I didn’t move as her meaning sank in. She didn’t seem to notice that I was frozen in place.

“Perhaps they’ll find Melanie’s love, and then you can be together. If his feelings are as fervent as hers, the new soul will probably be amenable.”

“No!” I wasn’t sure who had shouted. It could have been me. I was full of horror, too.

I was on my feet, shaking. The tears that came so easily were, for once, absent, and my hands trembled in tight fists.

“Wanderer?”

But I turned and ran for the door, fighting the words that could not come out of my mouth. Words that could not be my words. Words that made no sense unless they were hers, but they felt like mine. They couldn’t be mine. They couldn’t be spoken.

That’s killing him! That’s making him cease to be! I don’t want someone else. I want Jared, not a stranger in his body! The body means nothing without him.

I heard Kathy calling my name behind me as I ran into the road.

I didn’t live far from the Comforter’s office, but the darkness in the street disoriented me. I’d gone two blocks before I realized I was running in the wrong direction.

People were looking at me. I wasn’t dressed for exercise, and I wasn’t jogging, I was fleeing. But no one bothered me; they politely averted their eyes. They would guess that I was new to this host. Acting out the way a child would.

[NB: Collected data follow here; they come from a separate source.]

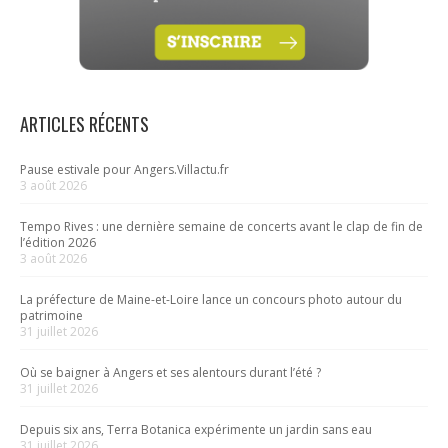
ARTICLES RÉCENTS
Pause estivale pour Angers.Villactu.fr
3 août 2026
Tempo Rives : une dernière semaine de concerts avant le clap de fin de
l’édition 2026
3 août 2026
La préfecture de Maine-et-Loire lance un concours photo autour du
patrimoine
31 juillet 2026
Où se baigner à Angers et ses alentours durant l’été ?
31 juillet 2026
Depuis six ans, Terra Botanica expérimente un jardin sans eau
31 juillet 2026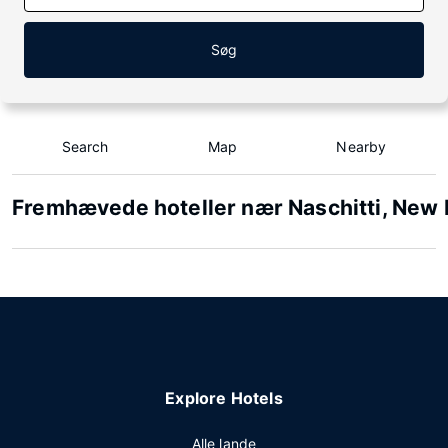
Søg
Search
Map
Nearby
Fremhævede hoteller nær Naschitti, New
Explore Hotels
Alle lande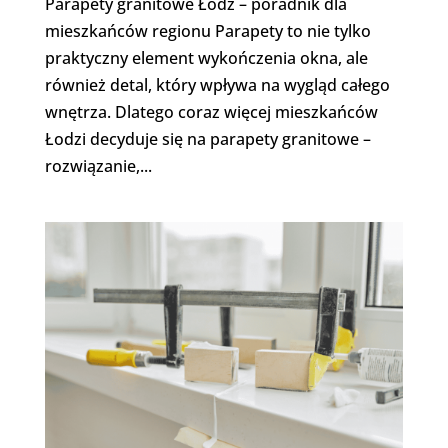
Parapety granitowe Łódź – poradnik dla
mieszkańców regionu Parapety to nie tylko
praktyczny element wykończenia okna, ale
również detal, który wpływa na wygląd całego
wnętrza. Dlatego coraz więcej mieszkańców
Łodzi decyduje się na parapety granitowe –
rozwiązanie,...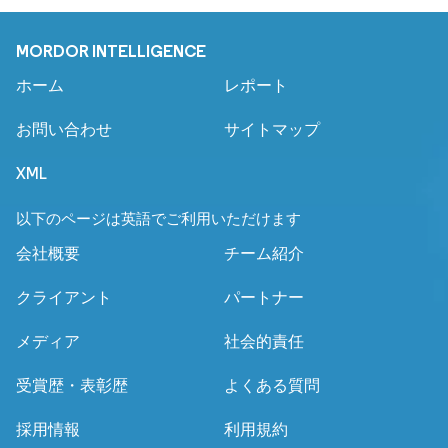
MORDOR INTELLIGENCE
ホーム
レポート
お問い合わせ
サイトマップ
XML
以下のページは英語でご利用いただけます
会社概要
チーム紹介
クライアント
パートナー
メディア
社会的責任
受賞歴・表彰歴
よくある質問
採用情報
利用規約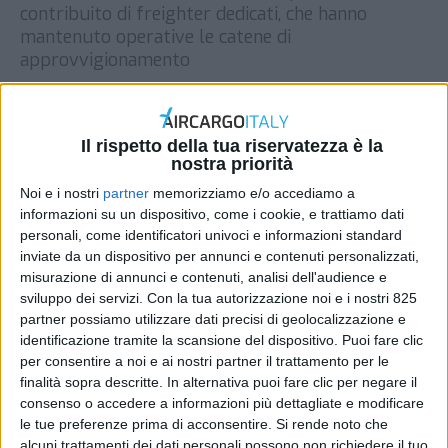
contribuito di freighter dedicati, che hanno
mantenuto operative le catene di
approvvigionamento
DI
REDAZIONE AIR CARGO ITALY
28 MAGGIO 2026
Il rispetto della tua riservatezza è la
STAMPA
nostra priorità
Noi e i nostri
partner
memorizziamo e/o accediamo a
informazioni su un dispositivo, come i cookie, e trattiamo dati
personali, come identificatori univoci e informazioni standard
inviate da un dispositivo per annunci e contenuti personalizzati,
misurazione di annunci e contenuti, analisi dell'audience e
sviluppo dei servizi.
Con la tua autorizzazione noi e i nostri 825
partner possiamo utilizzare dati precisi di geolocalizzazione e
identificazione tramite la scansione del dispositivo. Puoi fare clic
per consentire a noi e ai nostri partner il trattamento per le
finalità sopra descritte. In alternativa puoi fare clic per negare il
consenso o accedere a informazioni più dettagliate e modificare
le tue preferenze prima di acconsentire.
Si rende noto che
alcuni trattamenti dei dati personali possono non richiedere il tuo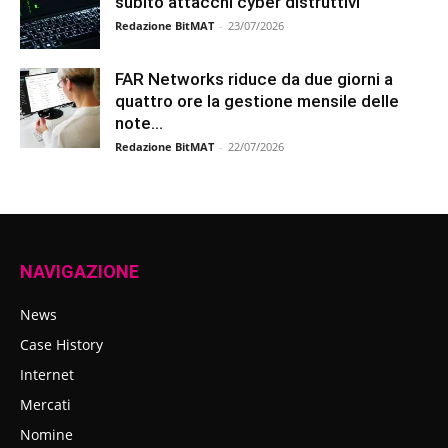
subito attacchi cyber distruttivi
Redazione BitMAT
-
23/07/2026
FAR Networks riduce da due giorni a
quattro ore la gestione mensile delle
note...
Redazione BitMAT
-
22/07/2026
NAVIGAZIONE
News
Case History
Internet
Mercati
Nomine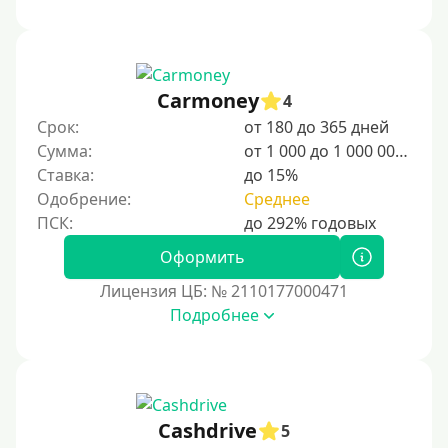
Сумма (рублей)
100 руб
Carmoney
4
200 руб
Срок:
от 180 до 365 дней
300 руб
Сумма:
от 1 000 до 1 000 000 ₽
400 руб
Ставка:
до 15%
Одобрение:
Среднее
500 руб
1000 руб
Оформить
1500 руб
Лицензия ЦБ: № 2110177000471
2000 руб
Подробнее
2500 руб
3000 руб
4000 руб
5000 руб
Cashdrive
5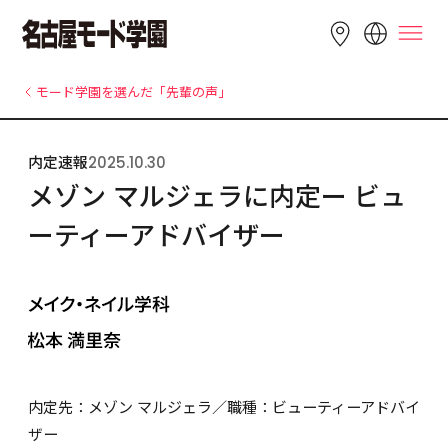
LANGUAGE
モード学園を選んだ「先輩の声」
English
简体中文
繁體中文
内定速報
2025.10.30
Bahasa 
한국어
Tiếng Việt
メゾン マルジェラに内定ー ビュ
Indonesia
ーティーアドバイザー
内定先：メゾン マルジェラ／職種：ビューティーアドバイ
ザー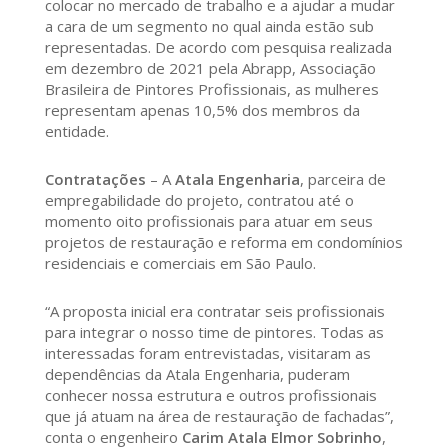
colocar no mercado de trabalho e a ajudar a mudar
a cara de um segmento no qual ainda estão sub
representadas. De acordo com pesquisa realizada
em dezembro de 2021 pela Abrapp, Associação
Brasileira de Pintores Profissionais, as mulheres
representam apenas 10,5% dos membros da
entidade.
Contratações
– A
Atala Engenharia
, parceira de
empregabilidade do projeto, contratou até o
momento oito profissionais para atuar em seus
projetos de restauração e reforma em condomínios
residenciais e comerciais em São Paulo.
“A proposta inicial era contratar seis profissionais
para integrar o nosso time de pintores. Todas as
interessadas foram entrevistadas, visitaram as
dependências da Atala Engenharia, puderam
conhecer nossa estrutura e outros profissionais
que já atuam na área de restauração de fachadas”,
conta o engenheiro
Carim Atala Elmor Sobrinho
,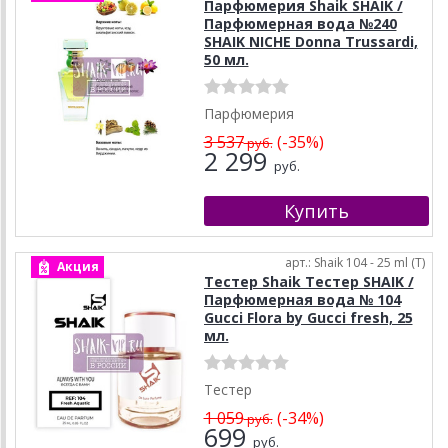
Парфюмерия Shaik SHAIK /
Парфюмерная вода №240
SHAIK NICHE Donna Trussardi,
50 мл.
Парфюмерия
3 537
(-35%)
руб.
2 299
руб.
арт.: Shaik 104 - 25 ml (T)
Акция
Тестер Shaik Тестер SHAIK /
Парфюмерная вода № 104
Gucci Flora by Gucci fresh, 25
мл.
Тестер
1 059
(-34%)
руб.
699
руб.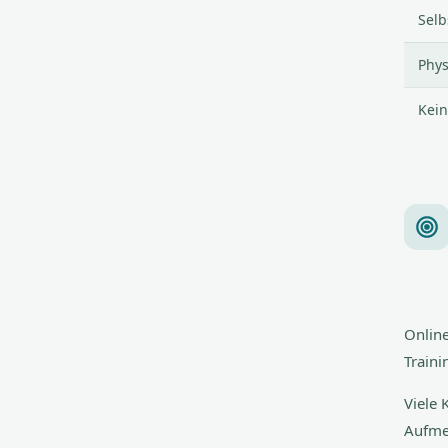
Selb
Phys
Kei
Online
Traini
Viele 
Aufme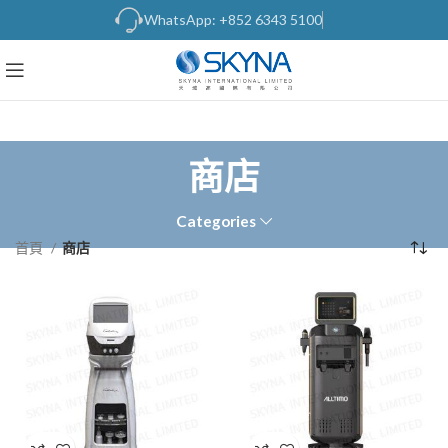
WhatsApp: +852 6343 5100
商店
Categories
首頁
商店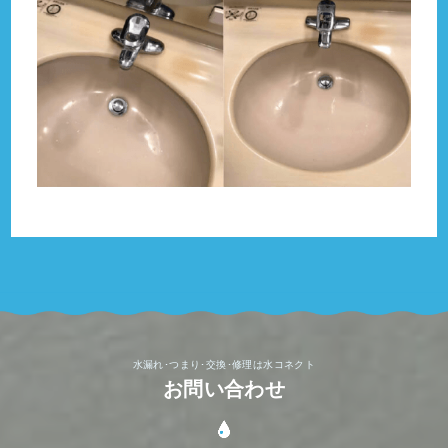
水漏れ･つまり･交換･修理は水コネクト
お問い合わせ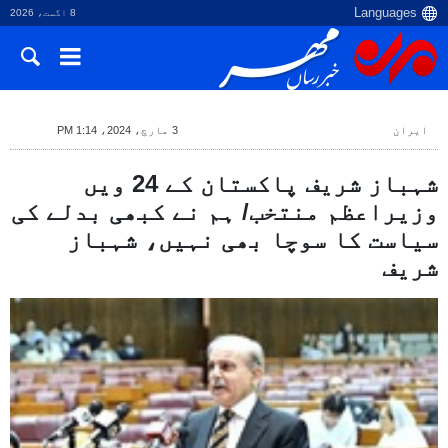
8 اگست، 2026
ایران
3 مارچ، 2024، 1:14 PM
شہباز شریف پاکستان کے 24 ویں
وزیراعظم منتخب/ ہم نے کبھی بدلے کی
سیاست کا سوچا بھی نہیں، شہباز
شریف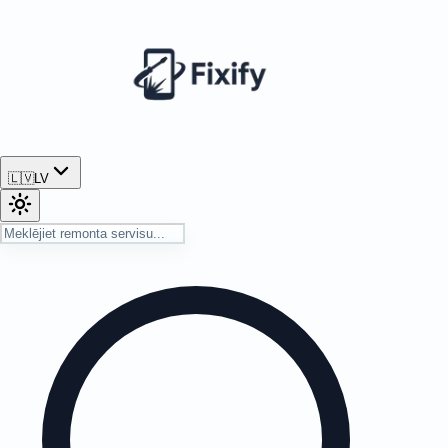
🇱🇻
LV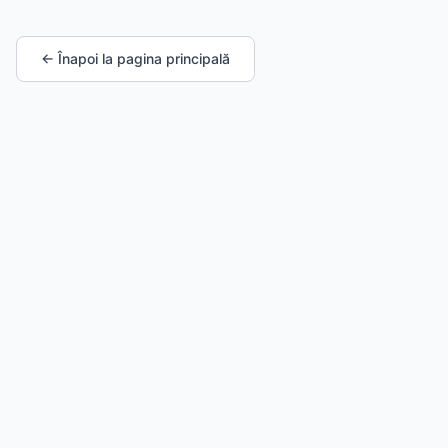
← Înapoi la pagina principală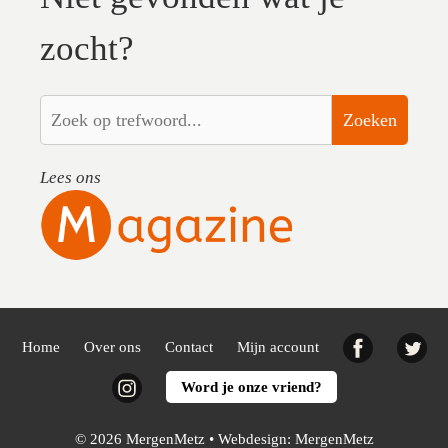
zocht?
Zoeken
Lees ons
Facebook
Twi
Home
Over ons
Contact
Mijn account
Instagram
Word je onze vriend?
© 2026 MergenMetz • Webdesign:
MergenMetz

I slowed to a walk, turning north so that I could loop around without passing Kathy’s office again.

My walk was only slightly slower than a run. I heard my feet hitting the sidewalk too quickly, as though they were trying to match the tempo of a dance song. Slap, slap, slap against the concrete. No, it wasn’t like a drumbeat, it was too angry. Like violence. Slap, slap, slap. Someone hitting someone else. I shuddered away from the horrible image.

I could see the lamp on over my apartment door. It hadn’t taken me long to cover the distance. I didn’t cross the road, though.

I felt sick. I remembered what it felt like to vomit, though I never had. The cold wetness dewed on my forehead, the hollow sound rang in my ears. I was pretty sure I was about to have that experience for my own.

There was a bank of grass beside the walk. Around a streetlamp there was a well-trimmed hedge. I had no time to look for a better place. I stumbled to the light and caught the post to hold myself up. The nausea was making me dizzy.

Yes, I was definitely going to experience throwing up.

“Wanderer, is that you? Wanderer, are you ill?”